Evolution of Stress Deficit and Changing Rates of Seismicity in Cellular Automaton Models of Earthquake Faults

Abstract

—We investigate the internal dynamics of two cellular automaton models with heterogeneous strength fields and differing nearest neighbour laws. One model is a crack-like automaton, transferring all stress from a rupture zone to the surroundings. The other automaton is a partial stress drop automaton, transferring only a fraction of the stress within a rupture zone to the surroundings. To study evolution of stress, the mean spectral density \(\cal S\)(k _r ) of a stress deficit field is examined prior to, and immediately following ruptures in both models.

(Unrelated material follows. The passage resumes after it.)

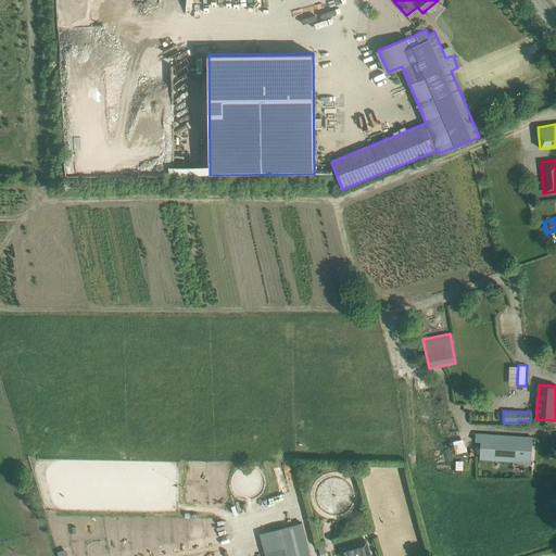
[(476,433),(475,441),(481,442),(480,459),(531,463),(532,438),(521,437),(481,434),(476,433)]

Both models display a power-law relationship between \(\cal S\)(k _r ) and spatial wavenumber (k _r ) of the form \({\cal S}(k_r) \sim k^{- \beta}_r \). In the crack model, the evolution of stress deficit is consistent with cyclic approach to, and retreat from a critical state in which large events occur. The approach to criticality is driven by tectonic loading. Short-range stress transfer in the model does not affect the approach to criticality of broad regions in the model. The evolution of stress deficit in the partial stress drop model is consistent with small fluctuations about a mean state of high stress, behaviour indicative of a self-organised critical system. Despite statistics similar to natural earthquakes these simplified models lack a physical basis. Physically motivated models of earthquakes also display dynamical complexity similar to that of a critical point system. Studies of dynamical complexity in physical models of earthquakes may lead to advancement towards a physical theory for earthquakes.